Sous le précédent quinquennat, François Hollande avait accepté que le Ministre des Affaires étrangères de Turquie puisse tenir une réunion publique à Metz afin d’appeler la communauté turque vivant en France à voter favorablement pour la révision constitutionnelle accordant plus de pouvoir au président turc.

Inutile de préciser que le sieur Hollande se comportait en vassal de la Turquie, en accordant toute légitimité et toute autorité à un représentant étranger pour venir parler à une communauté de facto étrangère, puisque turque ou au mieux binationale. C’était clairement signifier au peuple français que la France était en train de se coucher sur son propre territoire national devant des intérêts communautaires méprisant notre propre civilisation et notre héritage culturel chrétien.

Comme la Turquie n’a reçu aucune forme de représailles en retour de la part de nos dirigeants français, il était entendu pour la communauté turque qu’elle était libre de s’exonérer du respect de nos libertés et de nos droits sur notre sol. C’est pourquoi cette dernière s’est permise de manifester publiquement dans la ville du Pontet en demandant de retirer l’affiche de la couverture d’une revue présentant Erdogan comme un dictateur.

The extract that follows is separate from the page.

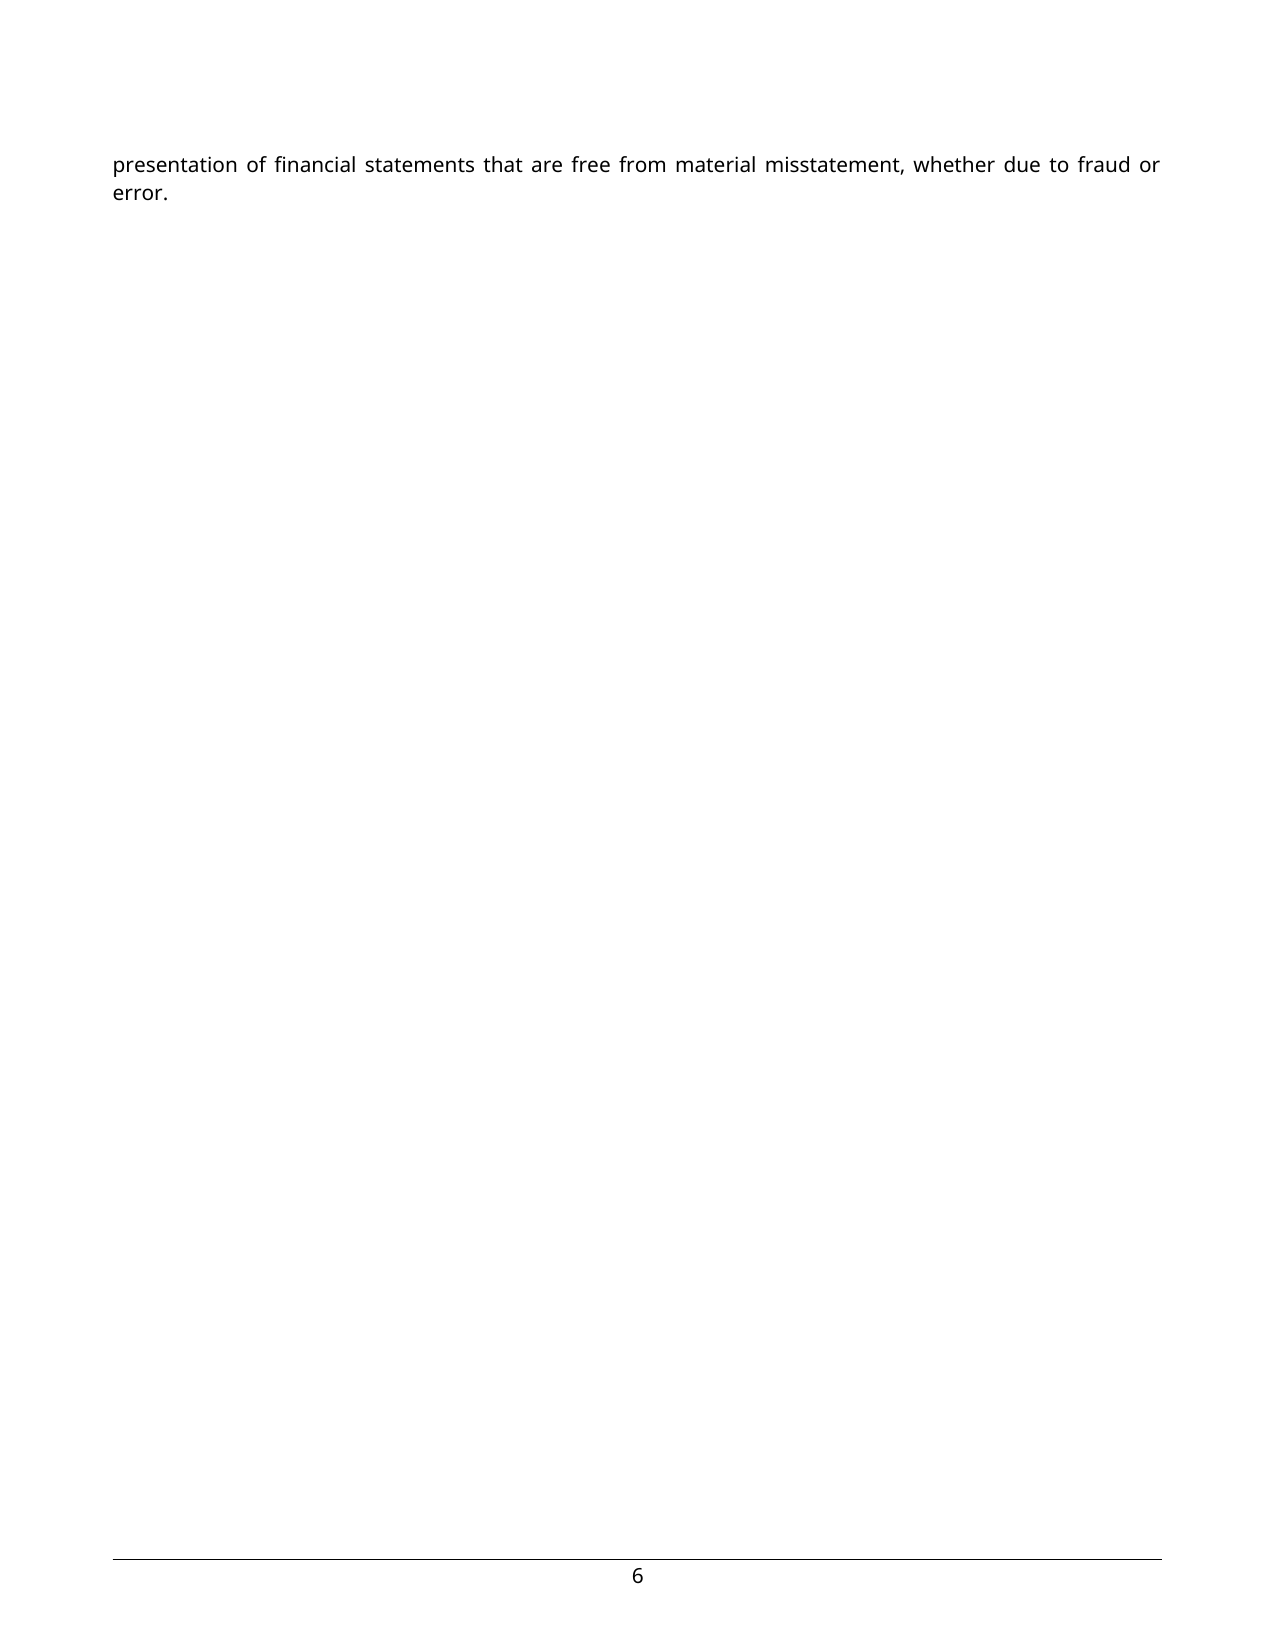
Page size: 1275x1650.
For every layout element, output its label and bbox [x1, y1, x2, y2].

L’abime dans lequel se trouve la France est désormais bien profond pour que notre propre culture se trouve condamnée et remplacée ouvertement par la culture de l’étranger. Car sachez-le il est désormais interdit en France de s’en prendre à celui qui se veut l’héritier des sultans, deux mille ans de christianisme s’effaçant au profit d’une islamisation à marche forcée de la France comme de l’Europe. Nous en sommes au temps de la dhimmitude, cette phase de soumission théorisée par le Coran, qui précède la conversion, et qui rappelle la mise en esclavage de nos ancêtres Provençaux qui furent razziés et n’avaient comme seule possibilité de salut que la seule conversion à l’islam. Or, l’empressement manifeste annuel de nos hommes politiques pour la participation à la soirée de la rupture du ramadan, montre, s’il en est besoin, que notre exécutif national est le meilleur allié des tenants de l’étranger. Mais bien sûr, toute condamnation de cette nouvelle suprématie culturelle est immédiatement réprimée sur l’autel de la bien-pensance, puisqu’il est maintenant admis que la liberté d’expression et d’opinion ne s’exerce que dans un sens. La seule liberté consentie est celle consistant à employer le terme « d’islamisation » puisqu’un Ministre se l’est approprié dernièrement. Gageons que l’élu de la République que je suis pourra à son tour l’utiliser librement sans crainte de passer sous les fourches caudines de la magistrature.

Dans tous les cas, je resterai fermement celui qui condamnera le moindre abandon d’une parcelle de terrain national, idéologique ou politique au communautarisme islamiste.